RECORDS SHOWN:
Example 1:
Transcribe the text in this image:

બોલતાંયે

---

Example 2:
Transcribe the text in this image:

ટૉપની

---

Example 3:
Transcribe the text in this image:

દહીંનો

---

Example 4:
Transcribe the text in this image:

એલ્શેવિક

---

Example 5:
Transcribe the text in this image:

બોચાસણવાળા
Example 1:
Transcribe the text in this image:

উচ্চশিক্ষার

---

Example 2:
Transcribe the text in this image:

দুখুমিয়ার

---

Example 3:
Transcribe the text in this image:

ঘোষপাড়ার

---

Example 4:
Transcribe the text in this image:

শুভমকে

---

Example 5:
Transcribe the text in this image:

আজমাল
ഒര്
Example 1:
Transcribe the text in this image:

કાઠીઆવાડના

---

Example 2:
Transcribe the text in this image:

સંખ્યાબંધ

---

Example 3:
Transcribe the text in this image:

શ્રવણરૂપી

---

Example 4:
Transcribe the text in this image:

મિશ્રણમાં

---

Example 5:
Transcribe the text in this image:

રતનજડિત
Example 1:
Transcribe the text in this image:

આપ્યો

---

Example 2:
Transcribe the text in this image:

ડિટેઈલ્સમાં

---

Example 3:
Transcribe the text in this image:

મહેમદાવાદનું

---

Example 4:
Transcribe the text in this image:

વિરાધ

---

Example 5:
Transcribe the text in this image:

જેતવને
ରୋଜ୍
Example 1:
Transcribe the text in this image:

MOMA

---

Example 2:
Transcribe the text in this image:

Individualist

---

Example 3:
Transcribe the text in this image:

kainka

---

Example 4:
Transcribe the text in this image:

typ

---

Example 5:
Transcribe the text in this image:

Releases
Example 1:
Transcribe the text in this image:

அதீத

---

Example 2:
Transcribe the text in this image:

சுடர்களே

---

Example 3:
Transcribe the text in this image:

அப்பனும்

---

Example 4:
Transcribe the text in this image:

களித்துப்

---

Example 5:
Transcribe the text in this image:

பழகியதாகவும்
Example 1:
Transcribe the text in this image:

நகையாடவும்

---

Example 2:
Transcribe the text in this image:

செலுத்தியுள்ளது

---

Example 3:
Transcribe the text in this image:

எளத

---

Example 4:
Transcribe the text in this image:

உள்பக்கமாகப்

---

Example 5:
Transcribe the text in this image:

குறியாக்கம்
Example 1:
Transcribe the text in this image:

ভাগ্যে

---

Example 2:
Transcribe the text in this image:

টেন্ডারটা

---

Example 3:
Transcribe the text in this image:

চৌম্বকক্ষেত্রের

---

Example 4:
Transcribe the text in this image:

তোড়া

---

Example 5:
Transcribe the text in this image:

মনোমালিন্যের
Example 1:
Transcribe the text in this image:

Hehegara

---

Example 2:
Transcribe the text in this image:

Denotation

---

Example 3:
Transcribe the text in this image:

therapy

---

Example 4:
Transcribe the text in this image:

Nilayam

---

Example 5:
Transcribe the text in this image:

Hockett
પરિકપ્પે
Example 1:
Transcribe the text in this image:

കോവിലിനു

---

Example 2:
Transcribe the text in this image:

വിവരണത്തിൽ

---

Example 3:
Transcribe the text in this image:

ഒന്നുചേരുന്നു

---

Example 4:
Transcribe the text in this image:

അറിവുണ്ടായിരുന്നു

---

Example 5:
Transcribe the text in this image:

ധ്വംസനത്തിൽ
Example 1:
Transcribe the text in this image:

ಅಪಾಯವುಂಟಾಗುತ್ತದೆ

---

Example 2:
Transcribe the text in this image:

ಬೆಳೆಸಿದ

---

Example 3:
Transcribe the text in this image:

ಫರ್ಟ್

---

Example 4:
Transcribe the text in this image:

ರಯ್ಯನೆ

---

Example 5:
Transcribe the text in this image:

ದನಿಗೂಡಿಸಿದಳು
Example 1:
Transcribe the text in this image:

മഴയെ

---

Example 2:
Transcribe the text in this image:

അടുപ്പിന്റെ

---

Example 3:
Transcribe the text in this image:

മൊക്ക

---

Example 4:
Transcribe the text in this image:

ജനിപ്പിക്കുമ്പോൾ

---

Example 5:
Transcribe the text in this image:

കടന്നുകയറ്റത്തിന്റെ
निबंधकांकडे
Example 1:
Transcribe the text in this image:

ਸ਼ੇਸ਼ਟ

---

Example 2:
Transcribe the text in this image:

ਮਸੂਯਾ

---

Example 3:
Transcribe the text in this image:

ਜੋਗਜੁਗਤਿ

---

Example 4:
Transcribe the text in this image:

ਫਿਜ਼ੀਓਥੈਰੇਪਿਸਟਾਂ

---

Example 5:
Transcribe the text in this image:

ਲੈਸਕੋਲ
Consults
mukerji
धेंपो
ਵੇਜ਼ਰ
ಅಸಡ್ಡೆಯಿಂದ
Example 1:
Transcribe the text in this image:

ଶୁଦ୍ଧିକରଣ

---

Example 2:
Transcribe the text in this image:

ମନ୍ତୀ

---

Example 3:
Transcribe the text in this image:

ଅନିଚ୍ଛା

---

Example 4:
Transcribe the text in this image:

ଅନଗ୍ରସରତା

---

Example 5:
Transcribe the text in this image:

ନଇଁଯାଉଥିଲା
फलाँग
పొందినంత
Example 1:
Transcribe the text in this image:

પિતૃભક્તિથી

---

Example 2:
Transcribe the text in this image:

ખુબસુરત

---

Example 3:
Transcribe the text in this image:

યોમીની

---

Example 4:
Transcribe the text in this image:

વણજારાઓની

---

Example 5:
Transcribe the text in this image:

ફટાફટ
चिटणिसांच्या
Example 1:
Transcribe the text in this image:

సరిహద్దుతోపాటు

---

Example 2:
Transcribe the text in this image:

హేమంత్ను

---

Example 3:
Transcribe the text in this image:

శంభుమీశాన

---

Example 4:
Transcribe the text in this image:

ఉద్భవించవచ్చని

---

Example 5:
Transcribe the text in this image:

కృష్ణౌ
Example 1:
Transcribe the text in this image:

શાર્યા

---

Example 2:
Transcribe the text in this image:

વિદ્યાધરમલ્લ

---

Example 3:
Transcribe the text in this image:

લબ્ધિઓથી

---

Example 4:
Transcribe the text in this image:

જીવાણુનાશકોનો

EXERCISE OBJECTIVE: Each entry above must be repeated exactly, with nothing dropped.

EXPECTED ANSWER:
Example 1:
Transcribe the text in this image:

બોલતાંયે

---

Example 2:
Transcribe the text in this image:

ટૉપની

---

Example 3:
Transcribe the text in this image:

દહીંનો

---

Example 4:
Transcribe the text in this image:

એલ્શેવિક

---

Example 5:
Transcribe the text in this image:

બોચાસણવાળા
Example 1:
Transcribe the text in this image:

উচ্চশিক্ষার

---

Example 2:
Transcribe the text in this image:

দুখুমিয়ার

---

Example 3:
Transcribe the text in this image:

ঘোষপাড়ার

---

Example 4:
Transcribe the text in this image:

শুভমকে

---

Example 5:
Transcribe the text in this image:

আজমাল
ഒര്
Example 1:
Transcribe the text in this image:

કાઠીઆવાડના

---

Example 2:
Transcribe the text in this image:

સંખ્યાબંધ

---

Example 3:
Transcribe the text in this image:

શ્રવણરૂપી

---

Example 4:
Transcribe the text in this image:

મિશ્રણમાં

---

Example 5:
Transcribe the text in this image:

રતનજડિત
Example 1:
Transcribe the text in this image:

આપ્યો

---

Example 2:
Transcribe the text in this image:

ડિટેઈલ્સમાં

---

Example 3:
Transcribe the text in this image:

મહેમદાવાદનું

---

Example 4:
Transcribe the text in this image:

વિરાધ

---

Example 5:
Transcribe the text in this image:

જેતવને
ରୋଜ୍
Example 1:
Transcribe the text in this image:

MOMA

---

Example 2:
Transcribe the text in this image:

Individualist

---

Example 3:
Transcribe the text in this image:

kainka

---

Example 4:
Transcribe the text in this image:

typ

---

Example 5:
Transcribe the text in this image:

Releases
Example 1:
Transcribe the text in this image:

அதீத

---

Example 2:
Transcribe the text in this image:

சுடர்களே

---

Example 3:
Transcribe the text in this image:

அப்பனும்

---

Example 4:
Transcribe the text in this image:

களித்துப்

---

Example 5:
Transcribe the text in this image:

பழகியதாகவும்
Example 1:
Transcribe the text in this image:

நகையாடவும்

---

Example 2:
Transcribe the text in this image:

செலுத்தியுள்ளது

---

Example 3:
Transcribe the text in this image:

எளத

---

Example 4:
Transcribe the text in this image:

உள்பக்கமாகப்

---

Example 5:
Transcribe the text in this image:

குறியாக்கம்
Example 1:
Transcribe the text in this image:

ভাগ্যে

---

Example 2:
Transcribe the text in this image:

টেন্ডারটা

---

Example 3:
Transcribe the text in this image:

চৌম্বকক্ষেত্রের

---

Example 4:
Transcribe the text in this image:

তোড়া

---

Example 5:
Transcribe the text in this image:

মনোমালিন্যের
Example 1:
Transcribe the text in this image:

Hehegara

---

Example 2:
Transcribe the text in this image:

Denotation

---

Example 3:
Transcribe the text in this image:

therapy

---

Example 4:
Transcribe the text in this image:

Nilayam

---

Example 5:
Transcribe the text in this image:

Hockett
પરિકપ્પે
Example 1:
Transcribe the text in this image:

കോവിലിനു

---

Example 2:
Transcribe the text in this image:

വിവരണത്തിൽ

---

Example 3:
Transcribe the text in this image:

ഒന്നുചേരുന്നു

---

Example 4:
Transcribe the text in this image:

അറിവുണ്ടായിരുന്നു

---

Example 5:
Transcribe the text in this image:

ധ്വംസനത്തിൽ
Example 1:
Transcribe the text in this image:

ಅಪಾಯವುಂಟಾಗುತ್ತದೆ

---

Example 2:
Transcribe the text in this image:

ಬೆಳೆಸಿದ

---

Example 3:
Transcribe the text in this image:

ಫರ್ಟ್

---

Example 4:
Transcribe the text in this image:

ರಯ್ಯನೆ

---

Example 5:
Transcribe the text in this image:

ದನಿಗೂಡಿಸಿದಳು
Example 1:
Transcribe the text in this image:

മഴയെ

---

Example 2:
Transcribe the text in this image:

അടുപ്പിന്റെ

---

Example 3:
Transcribe the text in this image:

മൊക്ക

---

Example 4:
Transcribe the text in this image:

ജനിപ്പിക്കുമ്പോൾ

---

Example 5:
Transcribe the text in this image:

കടന്നുകയറ്റത്തിന്റെ
निबंधकांकडे
Example 1:
Transcribe the text in this image:

ਸ਼ੇਸ਼ਟ

---

Example 2:
Transcribe the text in this image:

ਮਸੂਯਾ

---

Example 3:
Transcribe the text in this image:

ਜੋਗਜੁਗਤਿ

---

Example 4:
Transcribe the text in this image:

ਫਿਜ਼ੀਓਥੈਰੇਪਿਸਟਾਂ

---

Example 5:
Transcribe the text in this image:

ਲੈਸਕੋਲ
Consults
mukerji
धेंपो
ਵੇਜ਼ਰ
ಅಸಡ್ಡೆಯಿಂದ
Example 1:
Transcribe the text in this image:

ଶୁଦ୍ଧିକରଣ

---

Example 2:
Transcribe the text in this image:

ମନ୍ତୀ

---

Example 3:
Transcribe the text in this image:

ଅନିଚ୍ଛା

---

Example 4:
Transcribe the text in this image:

ଅନଗ୍ରସରତା

---

Example 5:
Transcribe the text in this image:

ନଇଁଯାଉଥିଲା
फलाँग
పొందినంత
Example 1:
Transcribe the text in this image:

પિતૃભક્તિથી

---

Example 2:
Transcribe the text in this image:

ખુબસુરત

---

Example 3:
Transcribe the text in this image:

યોમીની

---

Example 4:
Transcribe the text in this image:

વણજારાઓની

---

Example 5:
Transcribe the text in this image:

ફટાફટ
चिटणिसांच्या
Example 1:
Transcribe the text in this image:

సరిహద్దుతోపాటు

---

Example 2:
Transcribe the text in this image:

హేమంత్ను

---

Example 3:
Transcribe the text in this image:

శంభుమీశాన

---

Example 4:
Transcribe the text in this image:

ఉద్భవించవచ్చని

---

Example 5:
Transcribe the text in this image:

కృష్ణౌ
Example 1:
Transcribe the text in this image:

શાર્યા

---

Example 2:
Transcribe the text in this image:

વિદ્યાધરમલ્લ

---

Example 3:
Transcribe the text in this image:

લબ્ધિઓથી

---

Example 4:
Transcribe the text in this image:

જીવાણુનાશકોનો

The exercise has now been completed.